Galvanik | Gütekriterien für (mikro)chirurgische Instrumente betreffen die Oberflächen in besonderem Maße. Entsprechend hoch sind die Anforderungen an die Galvanisierung, für die ein Dienstleister sogar einen eigenen Prozess entwickelt hat – inklusive der für den US-amerikanischen Markt geforderten Dokumentation.

Andreas Becker
Fachjournalist in Rodalben/Pfalz

Wenn man an Gehirn oder Herz operieren will, muss nun mal auch das Werkzeug ganz besondere Eigenschaften mitbringen“, betont Dirk Hohenhaus. Welche Eigenschaften das im Einzelnen sind, hat er als externer Berater im Detail erfahren. Denn der Diplomingenieur und Geschäftsführer der Hohenhaus Ingenieure GmbH hat den in Pforzheim ansässigen Galvanik-Spezialisten C. Jentner GmbH bei besonders herausfordernden Projekten begleitet – so auch bei dem Auftrag eines langjährigen Kunden aus der Medizintechnik, für den Chirurgie-Geräte veredelt werden sollten.

Ergonomisch, sicher und präzise zu handhaben, unzerbrechlich und abriebfrei, aber auch korrosions- und hitzebeständig – so soll das OP-Besteck im chirurgischen Alltag sein. Es darf nicht haftend und muss keimresistent sein, möglichst einfach zu reinigen und für die effiziente Dampfsterilisation geeignet. Eine Chance zur Nachbesserung gibt es beim Einsatz der medizinischen Instrumente nicht – hundertprozentige Funktionalität, Stabilität und Ergonomie sind gefragt.

Hohe Anforderungen an die Galvanik

Diese Forderung sei mindestens so ausgeprägt wie im Automotive-Umfeld oder in der Luft- und Raumfahrt.
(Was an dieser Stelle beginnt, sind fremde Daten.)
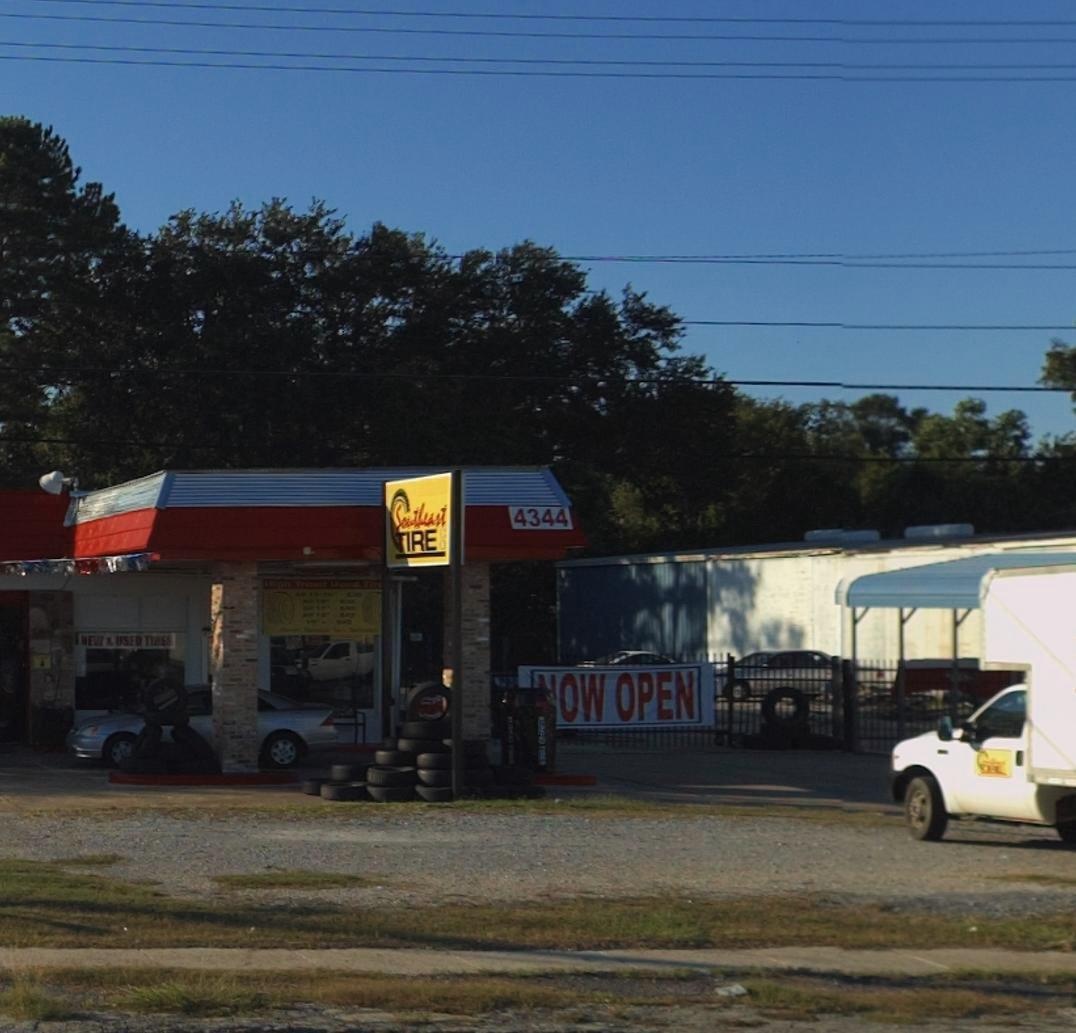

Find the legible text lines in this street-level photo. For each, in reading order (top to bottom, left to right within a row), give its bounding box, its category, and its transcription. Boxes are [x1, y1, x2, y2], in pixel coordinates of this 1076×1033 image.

[391, 501, 449, 530] BusinessName: S**tleast
[508, 506, 573, 530] StreetNumber: 4344
[390, 530, 442, 555] BusinessName: TIRE
[78, 632, 174, 649] None: NEW & USED TIRES
[556, 667, 703, 725] None: OW OPEN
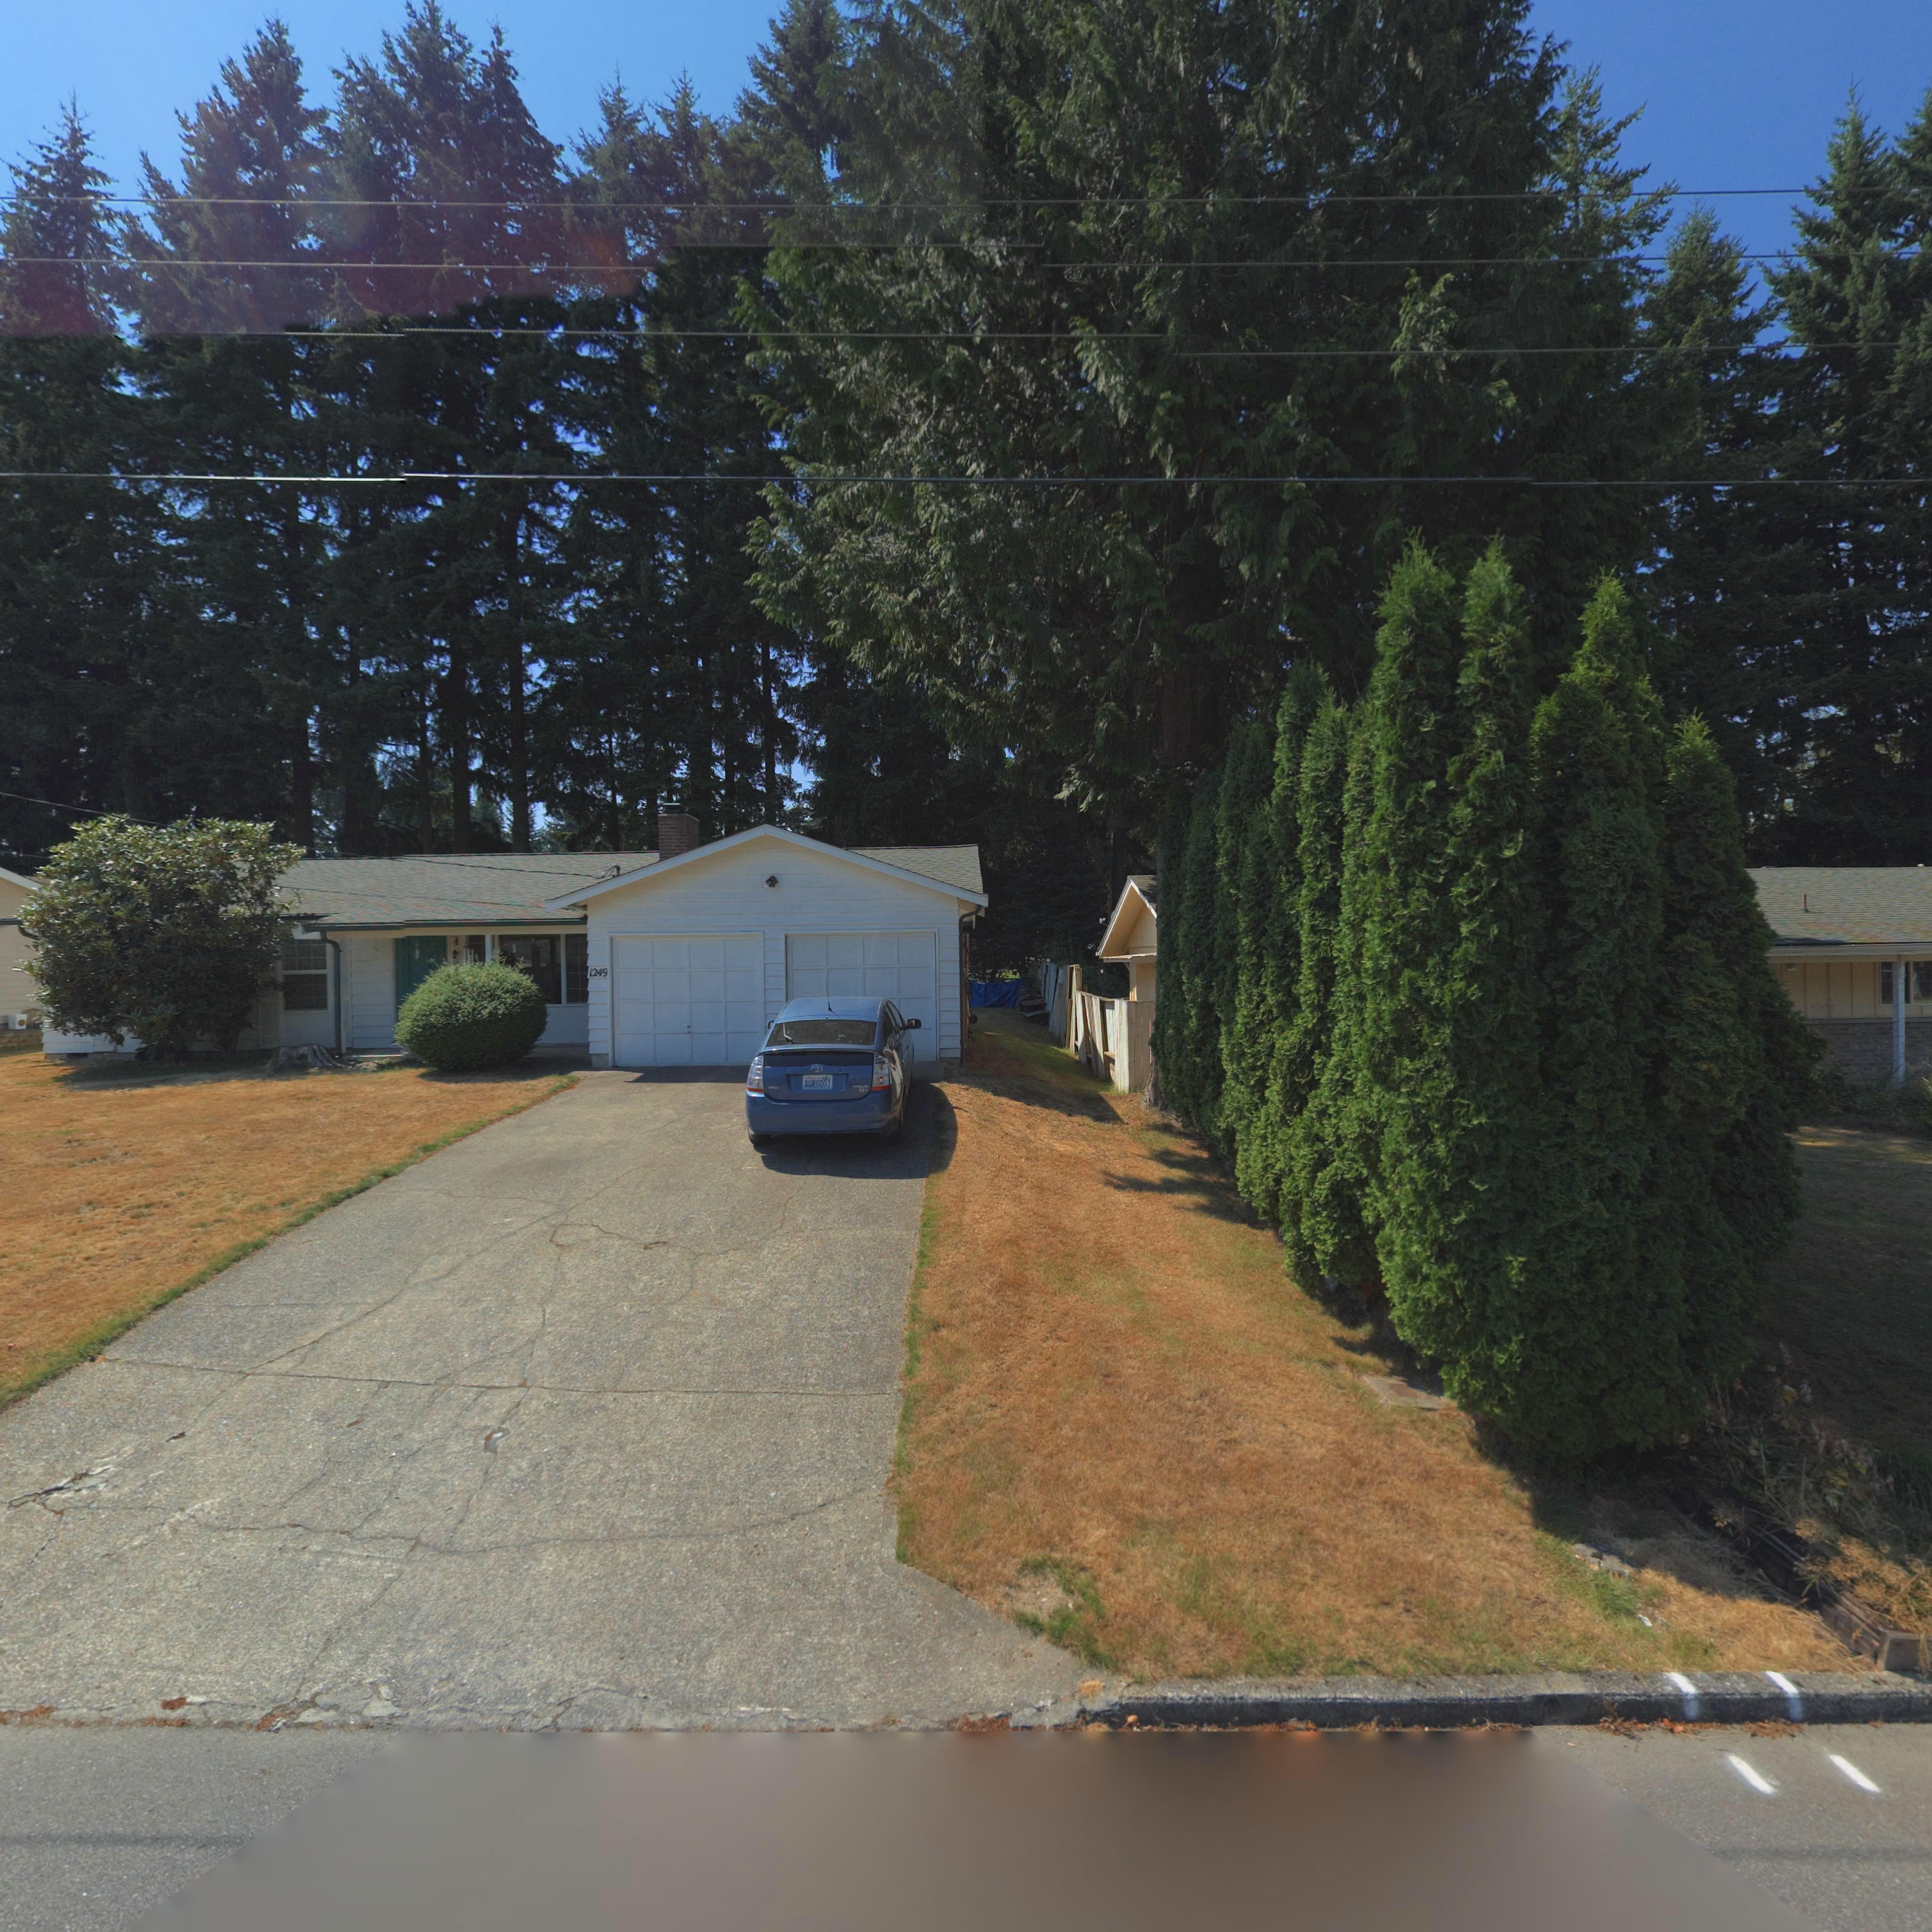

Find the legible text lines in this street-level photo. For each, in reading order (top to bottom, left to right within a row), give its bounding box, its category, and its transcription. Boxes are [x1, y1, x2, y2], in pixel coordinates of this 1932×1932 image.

Laut Hohenhaus war es daher von Vorteil, dass der Lohngalvaniker C. Jentner in all diesen Branchen über Fachkompetenz und Erfahrung verfügte: „Schlussendlich profitieren die Kunden von dem Erfahrungsschatz ihrer Dienstleister, auch in verwandten Branchen.“

Wegen eines neuen Produkts, eines mikrochirurgischen Werkzeugs, wandte sich ein international renommierter Medizintechnik-Hersteller an die Pforzheimer. Die für das Produkt benötigten Aluminium-Werkstücke sollte der Galvanik-Spezialist chemisch vernickeln und versilbern. Dafür war ein sicheres Produktionsverfahren gefragt, und besonderes Augenmerk lag auf der Qualitätssicherung (QS).

Lückenlose Dokumentation wurde berücksichtigt

Ebenso sollte der „untergeordnete Lieferant“ relevante Daten für die FDA (Food and Drug Administration) bereitstellen, um die Zulassung für den US-amerikanischen Markt zu erlangen. Das wiederum setzt eine lückenlose Beschreibung und Dokumentation produktionsbezogener Prozesse für jeden Durchlauf und jedes Gerät voraus, im Sinne eines „Wer hat wann wo was gemacht?“.

Für diese Aufgabe wurde im Herbst 2015 eine Projektgruppe eingerichtet, die erste Versuchsreihen im Mai 2016 startete. Im Herbst 2016 begann dann der Echtbetrieb. Binnen dieses Jahres wurden Produktions- und QS-Verfahren nach engen Spezifikationen aufgebaut und dabei Einflussparameter wie Grundmaterialien, Elektrolyte und Temperaturen detailliert abgebildet, um eine gleichbleibende Qualität der Beschichtungen sicherzustellen. Seither steht dem Kunden eine externe Galvanik zur Verfügung, die wie eine betriebseigene arbeitet, mit eigener Produktlinie, eigenen Anlagen und speziell abgestelltem Fachpersonal.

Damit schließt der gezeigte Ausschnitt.